* PROBLEM SET
1. From the Streaky Bay travel piece, extract the passage that runs from "Distance from Streaky" to "will love it!".
2. Translate this sentence from the Streaky Bay travel piece into Spanish: "Streaky Bay is a great place to sample what the area has to offer."

* QUOTED TEXT
__________________________________________________
Streaky Bay’s attractions aren’t limited to the town. Here are 6 easy sightseeing drives to explore the Streaky Bay district.


Eyre Peninsula is one of our countries best kept travel secrets. With its wildlife, spectacular scenery, 4WDing, fishing and amazing regional cuisine it deserves to rival the Kimberly as a bucket list destination. Streaky Bay is a great place to sample what the area has to offer. Here are six of our favourite sightseeing trips within an hour of your Streaky Bay base.

Cape Baur Loop Drive

Distance from Streaky Bay – 18km

This is one of a couple of scenic drives near Streaky Bay. If you are a fan of blow holes, this is the one for you. Of course, the amount of blowing you see will depend on the ocean conditions and, sadly, they weren’t in our favour when we visited. Whistling Rock is at the same stop. As the swells roll in from the Great Australian Bight and break on the rocks below, air is forced up and released with a raw just below the lookout. The bigger the wave, the louder the sound – the kids will love it!
__________________________________________________
* MATERIAL
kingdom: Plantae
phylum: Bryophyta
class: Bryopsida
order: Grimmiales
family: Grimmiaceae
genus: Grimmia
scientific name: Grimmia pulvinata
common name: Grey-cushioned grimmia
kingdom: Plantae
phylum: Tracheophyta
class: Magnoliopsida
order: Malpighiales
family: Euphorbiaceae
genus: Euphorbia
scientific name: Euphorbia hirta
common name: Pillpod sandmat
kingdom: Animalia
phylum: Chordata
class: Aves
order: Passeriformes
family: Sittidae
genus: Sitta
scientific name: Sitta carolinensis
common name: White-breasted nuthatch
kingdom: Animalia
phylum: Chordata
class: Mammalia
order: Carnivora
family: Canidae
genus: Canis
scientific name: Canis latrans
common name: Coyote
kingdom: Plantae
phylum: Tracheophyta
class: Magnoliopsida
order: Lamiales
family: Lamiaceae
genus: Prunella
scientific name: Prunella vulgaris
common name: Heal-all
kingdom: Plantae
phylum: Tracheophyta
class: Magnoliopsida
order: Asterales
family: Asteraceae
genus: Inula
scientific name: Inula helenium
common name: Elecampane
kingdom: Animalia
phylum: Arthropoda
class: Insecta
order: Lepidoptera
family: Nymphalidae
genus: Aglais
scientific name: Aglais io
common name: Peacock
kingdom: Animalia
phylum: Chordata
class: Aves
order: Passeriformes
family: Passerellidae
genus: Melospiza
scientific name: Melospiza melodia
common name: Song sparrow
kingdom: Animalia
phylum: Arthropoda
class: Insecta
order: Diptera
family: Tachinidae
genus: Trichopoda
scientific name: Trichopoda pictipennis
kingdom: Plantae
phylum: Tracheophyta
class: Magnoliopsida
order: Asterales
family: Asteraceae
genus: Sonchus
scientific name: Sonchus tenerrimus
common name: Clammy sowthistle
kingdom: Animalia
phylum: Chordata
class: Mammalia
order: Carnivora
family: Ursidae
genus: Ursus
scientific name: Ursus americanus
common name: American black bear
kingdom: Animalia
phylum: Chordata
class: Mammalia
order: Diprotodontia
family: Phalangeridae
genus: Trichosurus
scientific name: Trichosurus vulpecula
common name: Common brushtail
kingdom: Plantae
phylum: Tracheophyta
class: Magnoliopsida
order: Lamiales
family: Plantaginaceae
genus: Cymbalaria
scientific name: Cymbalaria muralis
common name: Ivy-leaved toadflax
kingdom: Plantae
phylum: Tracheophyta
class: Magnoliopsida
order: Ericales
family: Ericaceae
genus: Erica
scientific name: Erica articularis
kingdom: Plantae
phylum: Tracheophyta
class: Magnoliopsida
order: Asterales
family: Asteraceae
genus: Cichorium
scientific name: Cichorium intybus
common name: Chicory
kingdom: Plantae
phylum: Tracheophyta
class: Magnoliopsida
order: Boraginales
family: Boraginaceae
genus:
__________________________________________________
* SOLUTIONS PER TASK
1.
Distance from Streaky Bay – 18km

This is one of a couple of scenic drives near Streaky Bay. If you are a fan of blow holes, this is the one for you. Of course, the amount of blowing you see will depend on the ocean conditions and, sadly, they weren’t in our favour when we visited. Whistling Rock is at the same stop. As the swells roll in from the Great Australian Bight and break on the rocks below, air is forced up and released with a raw just below the lookout. The bigger the wave, the louder the sound – the kids will love it!

2. Streaky Bay es un gran lugar para probar lo que la zona tiene para ofrecer.